EXERCISE ->
Extract all the text from the material below, reproducing every line word for word and in its original order.

DATA SUPPLIED ->

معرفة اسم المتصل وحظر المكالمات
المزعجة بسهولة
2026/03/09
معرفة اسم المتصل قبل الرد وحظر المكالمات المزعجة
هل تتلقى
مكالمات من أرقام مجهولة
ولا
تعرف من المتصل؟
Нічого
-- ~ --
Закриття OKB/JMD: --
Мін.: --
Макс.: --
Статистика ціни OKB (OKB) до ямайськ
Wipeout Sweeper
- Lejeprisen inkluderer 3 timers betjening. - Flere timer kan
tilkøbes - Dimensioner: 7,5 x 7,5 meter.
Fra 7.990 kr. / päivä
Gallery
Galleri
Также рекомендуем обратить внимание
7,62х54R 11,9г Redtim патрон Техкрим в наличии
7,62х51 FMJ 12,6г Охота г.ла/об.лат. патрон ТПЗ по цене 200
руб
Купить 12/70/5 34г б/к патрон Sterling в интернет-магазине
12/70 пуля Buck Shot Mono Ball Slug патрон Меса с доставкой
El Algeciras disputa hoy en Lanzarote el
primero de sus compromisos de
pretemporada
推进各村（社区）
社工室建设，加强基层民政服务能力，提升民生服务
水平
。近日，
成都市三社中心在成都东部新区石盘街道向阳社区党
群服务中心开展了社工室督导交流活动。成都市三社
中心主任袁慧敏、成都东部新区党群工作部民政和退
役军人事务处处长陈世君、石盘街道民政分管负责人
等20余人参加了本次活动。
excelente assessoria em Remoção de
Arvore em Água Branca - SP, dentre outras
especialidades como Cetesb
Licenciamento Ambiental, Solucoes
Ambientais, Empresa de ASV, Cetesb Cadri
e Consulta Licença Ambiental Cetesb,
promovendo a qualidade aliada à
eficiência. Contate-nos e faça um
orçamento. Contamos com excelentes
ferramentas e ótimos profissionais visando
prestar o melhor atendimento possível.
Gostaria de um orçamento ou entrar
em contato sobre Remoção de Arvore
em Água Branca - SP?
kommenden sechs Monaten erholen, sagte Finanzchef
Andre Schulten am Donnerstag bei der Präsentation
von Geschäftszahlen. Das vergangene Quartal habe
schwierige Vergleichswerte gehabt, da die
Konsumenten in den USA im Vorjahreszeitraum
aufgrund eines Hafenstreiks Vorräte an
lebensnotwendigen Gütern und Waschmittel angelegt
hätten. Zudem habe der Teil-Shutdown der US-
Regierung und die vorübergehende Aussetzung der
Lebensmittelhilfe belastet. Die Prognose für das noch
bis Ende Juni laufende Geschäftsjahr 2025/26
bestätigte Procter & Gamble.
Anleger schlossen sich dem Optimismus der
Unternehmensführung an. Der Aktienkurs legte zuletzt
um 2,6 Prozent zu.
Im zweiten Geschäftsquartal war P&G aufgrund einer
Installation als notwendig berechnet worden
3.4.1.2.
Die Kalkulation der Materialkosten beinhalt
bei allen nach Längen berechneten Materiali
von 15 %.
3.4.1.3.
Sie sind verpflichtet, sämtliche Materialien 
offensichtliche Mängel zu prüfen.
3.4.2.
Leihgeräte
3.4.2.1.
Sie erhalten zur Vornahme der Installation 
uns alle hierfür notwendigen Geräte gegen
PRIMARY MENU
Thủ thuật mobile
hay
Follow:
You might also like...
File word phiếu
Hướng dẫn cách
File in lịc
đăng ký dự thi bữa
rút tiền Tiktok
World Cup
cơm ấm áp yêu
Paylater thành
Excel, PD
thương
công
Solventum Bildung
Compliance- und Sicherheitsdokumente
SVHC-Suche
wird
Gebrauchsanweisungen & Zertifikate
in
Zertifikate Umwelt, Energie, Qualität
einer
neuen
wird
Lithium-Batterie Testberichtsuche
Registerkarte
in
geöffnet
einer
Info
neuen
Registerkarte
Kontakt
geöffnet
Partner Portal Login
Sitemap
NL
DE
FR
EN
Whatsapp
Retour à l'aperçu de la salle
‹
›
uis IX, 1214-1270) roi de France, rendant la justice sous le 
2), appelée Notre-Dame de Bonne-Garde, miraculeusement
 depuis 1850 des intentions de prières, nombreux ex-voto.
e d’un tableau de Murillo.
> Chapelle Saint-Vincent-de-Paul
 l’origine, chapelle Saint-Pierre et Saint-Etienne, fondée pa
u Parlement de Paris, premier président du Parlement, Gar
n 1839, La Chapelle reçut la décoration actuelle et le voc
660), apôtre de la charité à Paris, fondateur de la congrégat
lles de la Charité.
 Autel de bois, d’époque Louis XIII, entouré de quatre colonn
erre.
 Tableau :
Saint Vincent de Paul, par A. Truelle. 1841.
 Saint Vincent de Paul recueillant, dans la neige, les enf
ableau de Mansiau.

TASK SOLUTION ->
معرفة اسم المتصل وحظر المكالمات
المزعجة بسهولة
2026/03/09
معرفة اسم المتصل قبل الرد وحظر المكالمات المزعجة
هل تتلقى
مكالمات من أرقام مجهولة
ولا
تعرف من المتصل؟
Нічого
-- ~ --
Закриття OKB/JMD: --
Мін.: --
Макс.: --
Статистика ціни OKB (OKB) до ямайськ
Wipeout Sweeper
- Lejeprisen inkluderer 3 timers betjening. - Flere timer kan
tilkøbes - Dimensioner: 7,5 x 7,5 meter.
Fra 7.990 kr. / päivä
Gallery
Galleri
Также рекомендуем обратить внимание
7,62х54R 11,9г Redtim патрон Техкрим в наличии
7,62х51 FMJ 12,6г Охота г.ла/об.лат. патрон ТПЗ по цене 200
руб
Купить 12/70/5 34г б/к патрон Sterling в интернет-магазине
12/70 пуля Buck Shot Mono Ball Slug патрон Меса с доставкой
El Algeciras disputa hoy en Lanzarote el
primero de sus compromisos de
pretemporada
推进各村（社区）
社工室建设，加强基层民政服务能力，提升民生服务
水平
。近日，
成都市三社中心在成都东部新区石盘街道向阳社区党
群服务中心开展了社工室督导交流活动。成都市三社
中心主任袁慧敏、成都东部新区党群工作部民政和退
役军人事务处处长陈世君、石盘街道民政分管负责人
等20余人参加了本次活动。
excelente assessoria em Remoção de
Arvore em Água Branca - SP, dentre outras
especialidades como Cetesb
Licenciamento Ambiental, Solucoes
Ambientais, Empresa de ASV, Cetesb Cadri
e Consulta Licença Ambiental Cetesb,
promovendo a qualidade aliada à
eficiência. Contate-nos e faça um
orçamento. Contamos com excelentes
ferramentas e ótimos profissionais visando
prestar o melhor atendimento possível.
Gostaria de um orçamento ou entrar
em contato sobre Remoção de Arvore
em Água Branca - SP?
kommenden sechs Monaten erholen, sagte Finanzchef
Andre Schulten am Donnerstag bei der Präsentation
von Geschäftszahlen. Das vergangene Quartal habe
schwierige Vergleichswerte gehabt, da die
Konsumenten in den USA im Vorjahreszeitraum
aufgrund eines Hafenstreiks Vorräte an
lebensnotwendigen Gütern und Waschmittel angelegt
hätten. Zudem habe der Teil-Shutdown der US-
Regierung und die vorübergehende Aussetzung der
Lebensmittelhilfe belastet. Die Prognose für das noch
bis Ende Juni laufende Geschäftsjahr 2025/26
bestätigte Procter & Gamble.
Anleger schlossen sich dem Optimismus der
Unternehmensführung an. Der Aktienkurs legte zuletzt
um 2,6 Prozent zu.
Im zweiten Geschäftsquartal war P&G aufgrund einer
Installation als notwendig berechnet worden
3.4.1.2.
Die Kalkulation der Materialkosten beinhalt
bei allen nach Längen berechneten Materiali
von 15 %.
3.4.1.3.
Sie sind verpflichtet, sämtliche Materialien 
offensichtliche Mängel zu prüfen.
3.4.2.
Leihgeräte
3.4.2.1.
Sie erhalten zur Vornahme der Installation 
uns alle hierfür notwendigen Geräte gegen
PRIMARY MENU
Thủ thuật mobile
hay
Follow:
You might also like...
File word phiếu
Hướng dẫn cách
File in lịc
đăng ký dự thi bữa
rút tiền Tiktok
World Cup
cơm ấm áp yêu
Paylater thành
Excel, PD
thương
công
Solventum Bildung
Compliance- und Sicherheitsdokumente
SVHC-Suche
wird
Gebrauchsanweisungen & Zertifikate
in
Zertifikate Umwelt, Energie, Qualität
einer
neuen
wird
Lithium-Batterie Testberichtsuche
Registerkarte
in
geöffnet
einer
Info
neuen
Registerkarte
Kontakt
geöffnet
Partner Portal Login
Sitemap
NL
DE
FR
EN
Whatsapp
Retour à l'aperçu de la salle
‹
›
uis IX, 1214-1270) roi de France, rendant la justice sous le 
2), appelée Notre-Dame de Bonne-Garde, miraculeusement
 depuis 1850 des intentions de prières, nombreux ex-voto.
e d’un tableau de Murillo.
> Chapelle Saint-Vincent-de-Paul
 l’origine, chapelle Saint-Pierre et Saint-Etienne, fondée pa
u Parlement de Paris, premier président du Parlement, Gar
n 1839, La Chapelle reçut la décoration actuelle et le voc
660), apôtre de la charité à Paris, fondateur de la congrégat
lles de la Charité.
 Autel de bois, d’époque Louis XIII, entouré de quatre colonn
erre.
 Tableau :
Saint Vincent de Paul, par A. Truelle. 1841.
 Saint Vincent de Paul recueillant, dans la neige, les enf
ableau de Mansiau.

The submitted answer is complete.